Barry Loudermilk, House GOP Candidate, Wins Endorsement From Controversial Historian David Barton

GOP Candidate Touts Controversial Endorsement
UNITED STATES - FEBRUARY 10: Barry Loudermilk, republican congressional candidate from Georgia, is interviewed by Roll Call. (Photo By Tom Williams/CQ Roll Call)
UNITED STATES - FEBRUARY 10: Barry Loudermilk, republican congressional candidate from Georgia, is interviewed by Roll Call. (Photo By Tom Williams/CQ Roll Call)

WASHINGTON -- A Republican candidate for the U.S. House of Representatives from Georgia on Thursday picked up the endorsement of conservative historian David Barton, whose backing has been sought by the likes of Rep. Michele Bachmann (R-Minn.) and former Georgia congressman Newt Gingrich.

Barry Loudermilk, a former Georgia state senator who is seeking to replace Rep.
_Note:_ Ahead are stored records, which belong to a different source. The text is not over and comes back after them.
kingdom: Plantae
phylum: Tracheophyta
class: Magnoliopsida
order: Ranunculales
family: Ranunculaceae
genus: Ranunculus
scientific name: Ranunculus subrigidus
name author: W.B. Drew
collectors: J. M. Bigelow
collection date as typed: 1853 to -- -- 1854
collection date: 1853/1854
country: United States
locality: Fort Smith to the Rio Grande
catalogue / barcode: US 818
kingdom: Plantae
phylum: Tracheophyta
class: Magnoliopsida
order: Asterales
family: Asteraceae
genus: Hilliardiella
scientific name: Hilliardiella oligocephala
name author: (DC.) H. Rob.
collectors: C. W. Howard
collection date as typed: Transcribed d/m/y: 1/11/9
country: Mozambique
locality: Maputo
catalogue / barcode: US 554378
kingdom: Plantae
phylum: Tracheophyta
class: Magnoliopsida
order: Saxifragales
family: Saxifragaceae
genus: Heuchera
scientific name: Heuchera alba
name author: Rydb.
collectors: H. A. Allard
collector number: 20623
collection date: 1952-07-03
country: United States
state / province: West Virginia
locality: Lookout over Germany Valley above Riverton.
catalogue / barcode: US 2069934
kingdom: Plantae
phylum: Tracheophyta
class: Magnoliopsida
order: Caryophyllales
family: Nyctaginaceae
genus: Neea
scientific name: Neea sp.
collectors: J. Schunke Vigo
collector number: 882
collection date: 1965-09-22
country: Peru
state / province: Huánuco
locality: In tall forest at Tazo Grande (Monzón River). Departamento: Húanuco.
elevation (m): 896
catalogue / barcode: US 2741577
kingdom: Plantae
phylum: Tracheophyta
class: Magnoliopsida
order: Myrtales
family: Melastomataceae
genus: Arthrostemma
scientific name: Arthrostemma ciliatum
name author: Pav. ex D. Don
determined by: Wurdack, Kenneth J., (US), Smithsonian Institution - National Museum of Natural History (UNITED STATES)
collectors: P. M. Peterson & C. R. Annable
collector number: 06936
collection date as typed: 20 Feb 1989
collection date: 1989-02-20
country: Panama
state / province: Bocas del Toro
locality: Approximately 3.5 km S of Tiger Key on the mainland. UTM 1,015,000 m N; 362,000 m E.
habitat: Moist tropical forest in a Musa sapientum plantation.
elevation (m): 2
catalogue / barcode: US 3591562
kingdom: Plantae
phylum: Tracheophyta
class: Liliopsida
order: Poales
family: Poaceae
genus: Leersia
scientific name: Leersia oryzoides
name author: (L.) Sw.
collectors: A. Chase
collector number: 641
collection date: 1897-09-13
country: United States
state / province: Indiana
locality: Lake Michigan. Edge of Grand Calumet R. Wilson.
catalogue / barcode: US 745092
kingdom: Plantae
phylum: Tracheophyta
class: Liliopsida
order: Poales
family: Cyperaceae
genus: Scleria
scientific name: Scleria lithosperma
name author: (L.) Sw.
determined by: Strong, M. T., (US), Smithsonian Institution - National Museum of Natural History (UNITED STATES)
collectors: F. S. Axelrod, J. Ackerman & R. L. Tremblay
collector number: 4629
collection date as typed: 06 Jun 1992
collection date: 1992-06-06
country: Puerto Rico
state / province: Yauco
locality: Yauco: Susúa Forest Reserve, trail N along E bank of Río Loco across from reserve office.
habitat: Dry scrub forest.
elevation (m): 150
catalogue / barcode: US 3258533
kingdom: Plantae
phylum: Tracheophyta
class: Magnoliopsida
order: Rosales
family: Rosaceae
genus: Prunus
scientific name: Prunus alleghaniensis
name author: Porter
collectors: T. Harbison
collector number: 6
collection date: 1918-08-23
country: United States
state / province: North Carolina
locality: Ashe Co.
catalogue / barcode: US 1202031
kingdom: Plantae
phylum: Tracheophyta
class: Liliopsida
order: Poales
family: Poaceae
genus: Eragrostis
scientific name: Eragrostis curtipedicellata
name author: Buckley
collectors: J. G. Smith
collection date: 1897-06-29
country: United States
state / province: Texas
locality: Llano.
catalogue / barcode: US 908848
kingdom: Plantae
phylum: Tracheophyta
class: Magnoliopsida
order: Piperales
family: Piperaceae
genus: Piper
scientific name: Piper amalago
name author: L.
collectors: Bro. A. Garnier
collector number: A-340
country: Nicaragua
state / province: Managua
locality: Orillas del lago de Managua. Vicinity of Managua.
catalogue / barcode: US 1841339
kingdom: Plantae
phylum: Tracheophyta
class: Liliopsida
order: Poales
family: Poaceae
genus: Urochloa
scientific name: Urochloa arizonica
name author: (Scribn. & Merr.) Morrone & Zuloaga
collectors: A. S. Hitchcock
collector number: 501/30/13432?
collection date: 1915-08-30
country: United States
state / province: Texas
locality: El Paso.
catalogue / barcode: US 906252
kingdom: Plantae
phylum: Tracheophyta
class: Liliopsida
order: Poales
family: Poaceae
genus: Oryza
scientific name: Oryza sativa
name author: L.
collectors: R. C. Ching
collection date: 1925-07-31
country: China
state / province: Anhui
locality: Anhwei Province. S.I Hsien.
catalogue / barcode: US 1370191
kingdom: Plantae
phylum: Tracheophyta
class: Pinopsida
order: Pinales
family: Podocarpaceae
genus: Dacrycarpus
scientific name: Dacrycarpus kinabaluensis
Phil Gingrey (R-Ga.), praised Barton in a press release, declaring, "There is no greater expert on the U.S. Constitution and the underpinnings of American government, than David Barton."

That view is not shared by most other experts.

In 2012, the History News Network pronounced Barton's book, The Jefferson Lies: Exposing the Myths You've Always Believe About Thomas Jefferson, "the least credible history book in print." Barton's publisher, Thomas Nelson, recalled the book.

Barton's scholarship has been criticized by the Southern Poverty Law Center and the Anti-Defamation League. And an NPR story airing in August 2012 disputed the historian's Biblical and Constitutional citations.

Last year, World magazine published an article in which several conservative historians critiqued Barton's arguments.

Barton's views on LGBT people have been especially controversial. Right Wing Watch has documented several of Barton's incendiary ideas, including his theory that the lack of a cure for AIDS is a sign that God condemns homosexuality.

"And the Bible again, it's right every time, and studies keep proving that and that's why AIDS has been something they haven't discovered a cure for or a vaccine for," Barton said on an episode of WallBuilders Live. "Every time they just about get a vaccine discovered for it, it transmutes into something new and they have to start over again. And that goes to what God says, 'Hey you're going to bear in your body the consequences of this homosexual behavior.'"

Barton is the founder of WallBuilders, an organization that aims to provide "information to federal, state, and local officials as they develop public policies which reflect Biblical values." In 2005, Time magazine named Barton one of the 25 most prominent evangelicals in the country.

Anthony Michael Kreis, a PhD student studying political science and constitutional theory at the University of Georgia and a political co-chair of the Human Rights Campaign's Atlanta Steering Committee, said he finds Barton's endorsement of Loudermilk troubling.

"As scholars and political actors and all the rest, we can debate whether his scholarship is pseudo-scholarship or scholarship," he said. "But at the end of the day, the problem is that people running for public office like Barry Loudermilk are espousing these ideas, and I think that that is incredibly intolerable."

Loudermilk faces several opponents in the Republican primary, including Tricia Pridemore, a former executive director for the Governor's Office of Workforce Development, former Rep. Bob Barr (R-Ga.) and Georgia State House Majority Whip Rep. Edward Lindsey.